27 April 2006

Confidentiality

The recent HIPPA law makes a big deal out of patient confidentiality and everyone's rights to keep information confidential. It requires every organization to provide patients written notice of their rights and responsibilities, lays out specific penalties, and generally makes a big to-do about PHI (protected health information). Even your zipcode is considered confidential because it might identify you. Most medical organizations had detailed privacy policies and practices before this law went into effect, the change now is just that everyone has to document everything. For every patient, I have to document that I explained the ambulance privacy policy and offered the patient a written copy including getting a patient signature, or that the patient was unable (e.g. demented) to sign. Not too bad on a transfer truck, but much more difficult during an actual emergency.

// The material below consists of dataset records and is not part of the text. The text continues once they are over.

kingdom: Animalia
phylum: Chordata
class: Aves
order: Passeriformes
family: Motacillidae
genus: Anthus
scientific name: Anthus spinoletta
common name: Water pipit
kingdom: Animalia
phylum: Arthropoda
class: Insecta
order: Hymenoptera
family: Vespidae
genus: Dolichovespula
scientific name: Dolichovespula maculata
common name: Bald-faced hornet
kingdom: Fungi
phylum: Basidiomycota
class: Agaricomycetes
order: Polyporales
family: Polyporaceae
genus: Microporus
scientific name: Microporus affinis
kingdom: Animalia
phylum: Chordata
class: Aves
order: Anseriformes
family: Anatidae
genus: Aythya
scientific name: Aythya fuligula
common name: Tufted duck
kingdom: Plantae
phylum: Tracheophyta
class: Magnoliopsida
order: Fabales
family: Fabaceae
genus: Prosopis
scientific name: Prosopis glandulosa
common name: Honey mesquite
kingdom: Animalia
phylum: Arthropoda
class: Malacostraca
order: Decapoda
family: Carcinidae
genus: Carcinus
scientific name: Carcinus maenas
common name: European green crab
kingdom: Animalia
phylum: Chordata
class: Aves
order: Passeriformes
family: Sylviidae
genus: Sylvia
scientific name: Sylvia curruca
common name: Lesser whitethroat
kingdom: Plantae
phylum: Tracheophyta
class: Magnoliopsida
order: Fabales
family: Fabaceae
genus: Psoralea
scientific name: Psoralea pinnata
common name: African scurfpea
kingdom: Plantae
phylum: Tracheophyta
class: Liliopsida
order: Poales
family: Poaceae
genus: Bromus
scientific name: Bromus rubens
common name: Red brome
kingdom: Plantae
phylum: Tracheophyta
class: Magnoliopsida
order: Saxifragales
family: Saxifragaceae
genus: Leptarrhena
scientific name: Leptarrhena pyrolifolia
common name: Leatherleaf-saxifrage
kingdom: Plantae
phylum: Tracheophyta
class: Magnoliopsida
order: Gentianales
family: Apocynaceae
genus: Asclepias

The funny thing about this is that hospital employees are the most concerned about confidentiality as patients, and the least likely to seek care in their own hospital because of a lack of confidentiality regarding their medical care. Today we transported a woman 20 minutes away because she refused to be treated in the hospital she works in. Slightly more understandable since she was having a mental health issue, but still makes you wonder how confidential anything really is when the employees won't even seek treatment there. Orientation at the ambulance company included a lecture on confidentiality and how even talking around the station, talking to your spouse, or maybe even talking in your sleep could be a breach of confidentiality. In the end though, it all comes down to patient trust. If your patients trust that you aren't going to blab, you're set. If not, people go 20 minutes down the road with us.